*** Begin section ***

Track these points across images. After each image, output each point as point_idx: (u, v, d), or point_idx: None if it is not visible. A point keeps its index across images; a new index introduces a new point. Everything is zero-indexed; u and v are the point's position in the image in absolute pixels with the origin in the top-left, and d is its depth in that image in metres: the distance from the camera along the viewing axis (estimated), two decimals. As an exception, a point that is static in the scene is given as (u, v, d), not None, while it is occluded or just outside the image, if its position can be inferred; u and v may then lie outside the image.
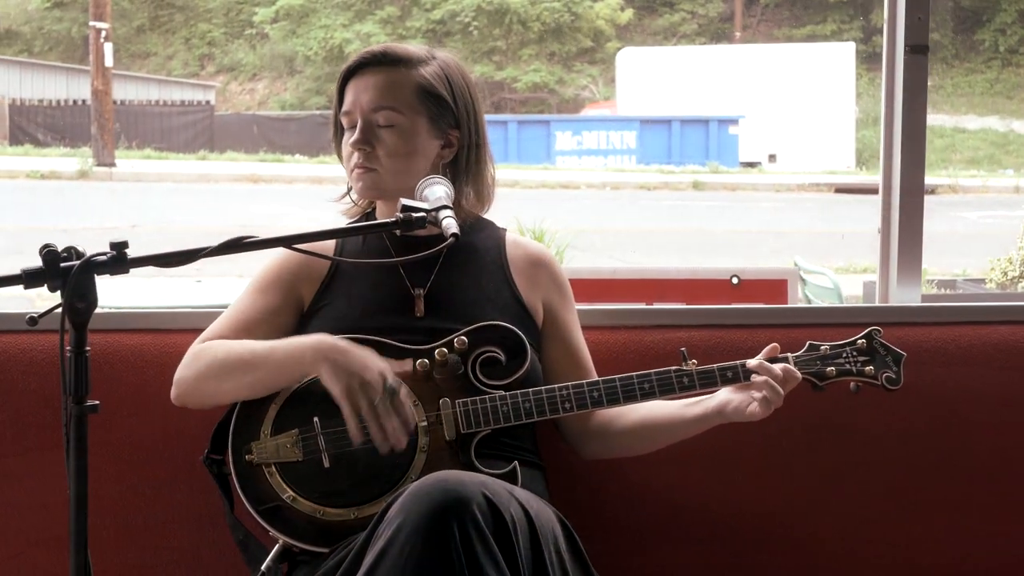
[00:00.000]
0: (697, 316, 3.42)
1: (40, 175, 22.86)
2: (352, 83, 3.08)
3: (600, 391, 2.98)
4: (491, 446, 2.95)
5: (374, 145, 3.03)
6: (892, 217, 3.61)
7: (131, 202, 19.59)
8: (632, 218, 19.34)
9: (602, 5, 34.99)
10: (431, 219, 2.65)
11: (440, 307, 3.04)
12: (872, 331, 3.05)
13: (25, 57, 34.56)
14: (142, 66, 35.53)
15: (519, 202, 20.34)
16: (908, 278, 3.59)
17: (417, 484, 2.60)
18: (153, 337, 3.25)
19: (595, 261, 14.67)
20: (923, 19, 3.54)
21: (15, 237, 15.34)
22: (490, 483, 2.65)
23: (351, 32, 33.44)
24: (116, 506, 3.21)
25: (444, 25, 34.07)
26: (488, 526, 2.56)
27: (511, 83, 34.20)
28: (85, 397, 2.41)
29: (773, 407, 2.95)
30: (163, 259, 2.50)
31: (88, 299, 2.40)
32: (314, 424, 2.89)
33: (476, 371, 2.96)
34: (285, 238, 2.57)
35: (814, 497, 3.37)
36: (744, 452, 3.30)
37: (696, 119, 28.01)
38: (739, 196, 22.65)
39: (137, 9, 36.75)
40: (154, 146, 27.99)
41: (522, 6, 33.96)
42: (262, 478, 2.89)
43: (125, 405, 3.21)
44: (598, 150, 28.05)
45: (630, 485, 3.29)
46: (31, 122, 30.88)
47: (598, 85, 34.39)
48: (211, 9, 36.71)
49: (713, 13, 36.22)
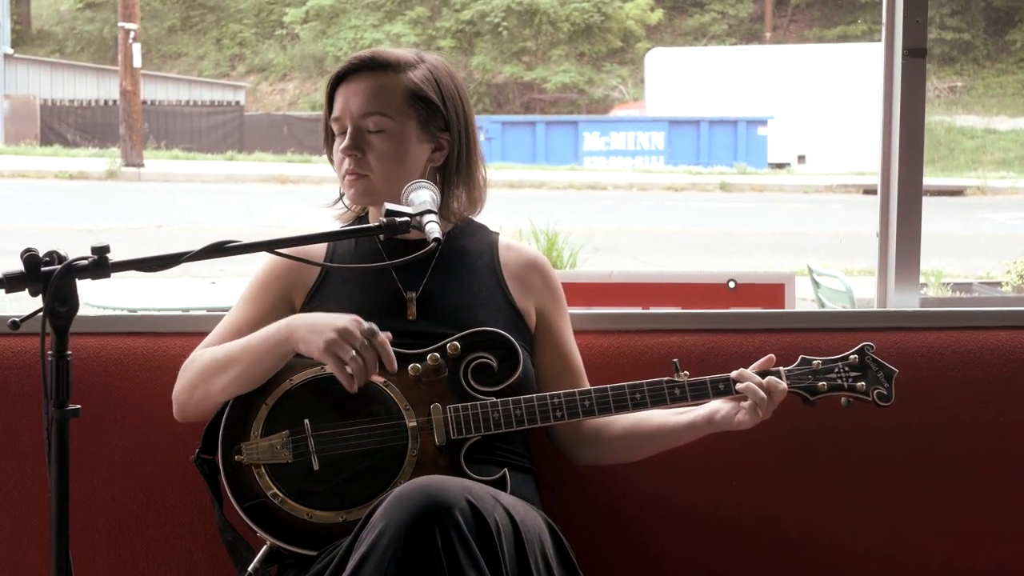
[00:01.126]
0: (692, 320, 3.41)
1: (68, 175, 22.96)
2: (341, 89, 3.08)
3: (591, 400, 2.98)
4: (483, 450, 2.95)
5: (364, 151, 3.03)
6: (890, 221, 3.60)
7: (158, 202, 19.65)
8: (657, 219, 19.30)
9: (632, 6, 34.95)
10: (415, 224, 2.66)
11: (432, 311, 3.05)
12: (864, 347, 3.06)
13: (57, 57, 34.73)
14: (173, 66, 35.66)
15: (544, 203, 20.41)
16: (906, 282, 3.57)
17: (400, 489, 2.60)
18: (145, 340, 3.26)
19: (618, 263, 14.66)
20: (921, 22, 3.52)
21: (39, 237, 15.39)
22: (474, 489, 2.65)
23: (381, 33, 33.47)
24: (108, 509, 3.22)
25: (474, 25, 34.09)
26: (471, 532, 2.56)
27: (541, 83, 34.20)
28: (67, 401, 2.42)
29: (761, 417, 2.95)
30: (145, 263, 2.51)
31: (69, 303, 2.41)
32: (304, 426, 2.89)
33: (468, 377, 2.95)
34: (268, 242, 2.57)
35: (809, 503, 3.35)
36: (738, 457, 3.29)
37: (724, 120, 27.95)
38: (766, 197, 22.60)
39: (168, 10, 36.89)
40: (182, 146, 28.07)
41: (552, 6, 33.94)
42: (251, 479, 2.90)
43: (117, 408, 3.22)
44: (626, 151, 28.01)
45: (623, 490, 3.28)
46: (62, 122, 31.03)
47: (628, 86, 34.36)
48: (242, 9, 36.81)
49: (743, 14, 36.14)
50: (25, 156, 25.28)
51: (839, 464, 3.35)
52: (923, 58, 3.53)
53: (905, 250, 3.58)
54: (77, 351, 3.17)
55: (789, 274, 4.39)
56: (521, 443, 3.06)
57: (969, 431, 3.39)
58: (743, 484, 3.33)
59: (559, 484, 3.23)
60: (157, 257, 2.50)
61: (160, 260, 2.50)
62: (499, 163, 26.48)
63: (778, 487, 3.35)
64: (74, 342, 3.20)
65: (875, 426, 3.31)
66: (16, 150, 26.67)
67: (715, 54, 32.01)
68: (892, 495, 3.37)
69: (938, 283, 10.31)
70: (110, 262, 2.44)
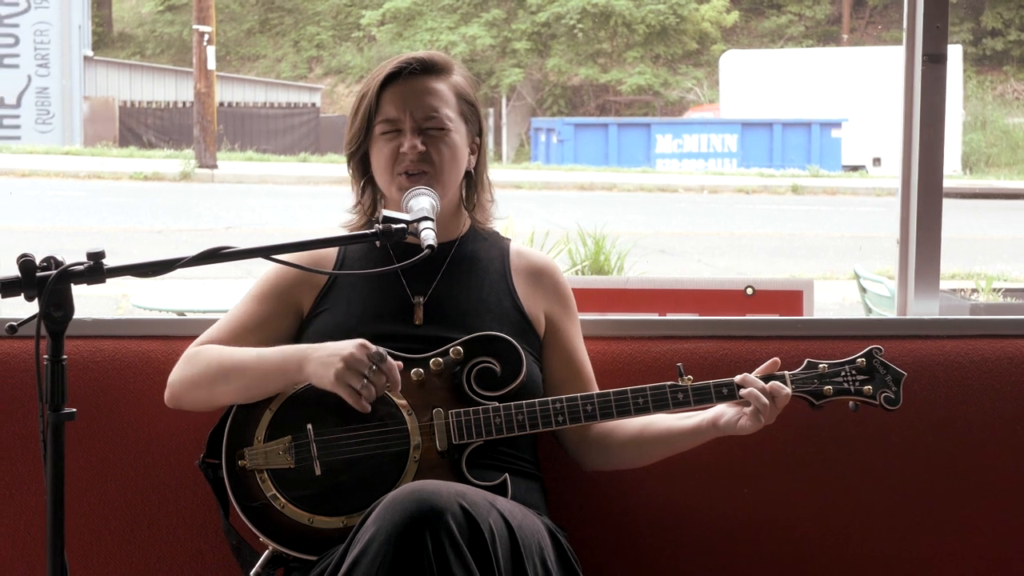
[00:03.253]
0: (706, 327, 3.40)
1: (143, 177, 23.14)
2: (394, 89, 3.07)
3: (594, 405, 2.97)
4: (488, 455, 2.96)
5: (428, 152, 3.03)
6: (910, 228, 3.56)
7: (229, 204, 19.76)
8: (727, 222, 19.21)
9: (708, 7, 34.76)
10: (411, 230, 2.67)
11: (439, 316, 3.05)
12: (873, 350, 3.03)
13: (138, 60, 35.03)
14: (251, 68, 35.86)
15: (614, 205, 20.38)
16: (926, 289, 3.54)
17: (393, 494, 2.62)
18: (162, 343, 3.29)
19: (682, 266, 14.61)
20: (941, 28, 3.49)
21: (111, 239, 15.54)
22: (469, 494, 2.65)
23: (456, 35, 33.50)
24: (122, 510, 3.25)
25: (549, 27, 34.02)
26: (463, 537, 2.57)
27: (616, 85, 34.10)
28: (62, 405, 2.45)
29: (764, 421, 2.93)
30: (140, 269, 2.54)
31: (65, 308, 2.44)
32: (307, 431, 2.91)
33: (471, 381, 2.96)
34: (266, 248, 2.59)
35: (822, 512, 3.33)
36: (746, 464, 3.28)
37: (798, 122, 27.75)
38: (838, 200, 22.41)
39: (247, 12, 37.10)
40: (256, 148, 28.22)
41: (627, 8, 33.82)
42: (254, 483, 2.92)
43: (131, 410, 3.26)
44: (699, 153, 27.88)
45: (632, 497, 3.28)
46: (140, 124, 31.30)
47: (703, 88, 34.19)
48: (320, 12, 36.94)
49: (820, 15, 35.86)
50: (101, 157, 25.52)
51: (852, 473, 3.32)
52: (943, 64, 3.50)
53: (925, 256, 3.55)
54: (92, 354, 3.23)
55: (807, 281, 4.35)
56: (528, 448, 3.06)
57: (986, 442, 3.35)
58: (752, 491, 3.31)
59: (568, 490, 3.22)
60: (152, 263, 2.52)
61: (155, 266, 2.53)
62: (570, 165, 26.46)
63: (790, 495, 3.33)
64: (93, 344, 3.28)
65: (889, 435, 3.29)
66: (93, 151, 26.92)
67: (790, 56, 31.78)
68: (906, 505, 3.34)
69: (989, 288, 10.17)
70: (105, 268, 2.47)
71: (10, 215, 17.81)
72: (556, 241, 9.82)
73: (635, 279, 4.31)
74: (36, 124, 30.64)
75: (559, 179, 24.43)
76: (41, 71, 30.88)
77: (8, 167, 23.82)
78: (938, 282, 3.55)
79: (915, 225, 3.55)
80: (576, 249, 9.75)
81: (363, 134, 3.09)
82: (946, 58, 3.49)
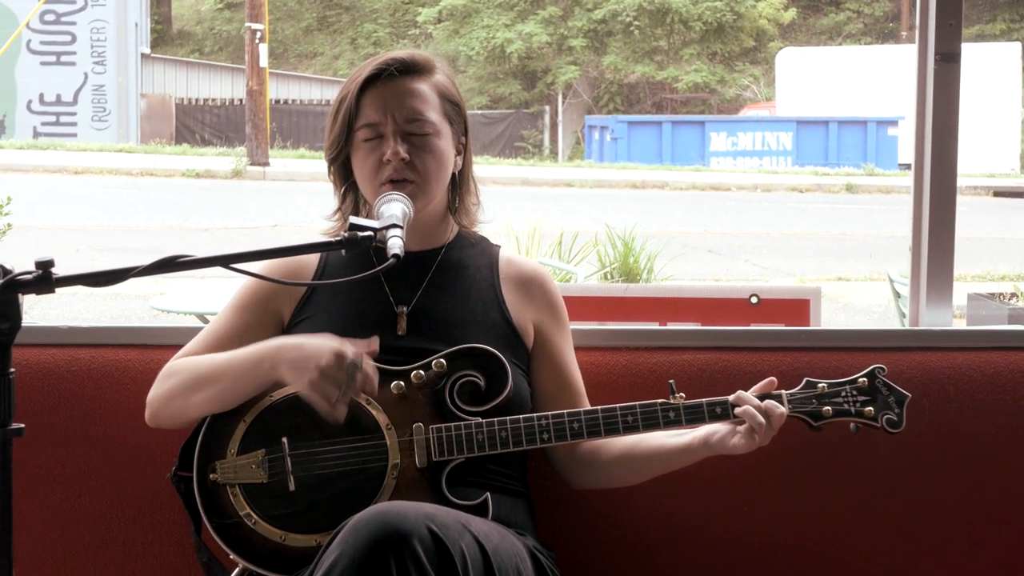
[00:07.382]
0: (706, 338, 3.27)
1: (195, 174, 23.22)
2: (374, 92, 2.94)
3: (580, 423, 2.85)
4: (471, 472, 2.84)
5: (412, 157, 2.91)
6: (922, 233, 3.42)
7: (278, 201, 19.77)
8: (778, 221, 19.03)
9: (765, 4, 34.58)
10: (379, 239, 2.55)
11: (423, 326, 2.94)
12: (875, 369, 2.90)
13: (196, 57, 35.22)
14: (309, 66, 35.97)
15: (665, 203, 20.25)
16: (938, 298, 3.38)
17: (358, 516, 2.51)
18: (138, 353, 3.20)
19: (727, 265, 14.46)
20: (954, 25, 3.35)
21: (157, 236, 15.57)
22: (439, 516, 2.54)
23: (513, 32, 33.48)
24: (96, 525, 3.16)
25: (606, 25, 33.94)
26: (431, 562, 2.46)
27: (672, 83, 33.97)
28: (9, 420, 2.35)
29: (758, 442, 2.80)
30: (91, 278, 2.43)
31: (11, 319, 2.34)
32: (282, 445, 2.80)
33: (453, 396, 2.84)
34: (223, 257, 2.48)
35: (824, 531, 3.20)
36: (744, 480, 3.16)
37: (854, 120, 27.54)
38: (892, 199, 22.16)
39: (305, 10, 37.22)
40: (308, 146, 28.24)
41: (684, 5, 33.68)
42: (225, 499, 2.81)
43: (106, 422, 3.17)
44: (753, 151, 27.73)
45: (622, 514, 3.16)
46: (196, 121, 31.45)
47: (760, 85, 34.01)
48: (377, 9, 37.02)
49: (879, 12, 35.60)
50: (155, 155, 25.63)
51: (856, 490, 3.19)
52: (956, 63, 3.36)
53: (937, 263, 3.39)
54: (68, 363, 3.14)
55: (814, 288, 4.23)
56: (516, 465, 2.93)
57: (998, 457, 3.22)
58: (753, 509, 3.19)
59: (557, 508, 3.11)
60: (103, 272, 2.42)
61: (106, 275, 2.42)
62: (624, 163, 26.35)
63: (791, 513, 3.20)
64: (70, 353, 3.19)
65: (895, 451, 3.14)
66: (146, 148, 27.05)
67: (847, 53, 31.57)
68: (912, 525, 3.20)
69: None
70: (54, 277, 2.36)
71: (58, 212, 17.87)
72: (584, 243, 9.66)
73: (635, 287, 4.19)
74: (92, 122, 30.86)
75: (611, 177, 24.33)
76: (97, 68, 31.09)
77: (62, 164, 23.97)
78: (951, 291, 3.40)
79: (927, 231, 3.41)
80: (605, 251, 9.58)
81: (343, 139, 2.96)
82: (959, 57, 3.36)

*** End section ***

WHAT THE TASK ASKS —
Print again the lines of the entries above that fall between the line holding "42: (262, 478, 2.89)" and the line holding "49: (713, 13, 36.22)", inclusive, exactly as they stand.

WRITTEN SOLUTION —
42: (262, 478, 2.89)
43: (125, 405, 3.21)
44: (598, 150, 28.05)
45: (630, 485, 3.29)
46: (31, 122, 30.88)
47: (598, 85, 34.39)
48: (211, 9, 36.71)
49: (713, 13, 36.22)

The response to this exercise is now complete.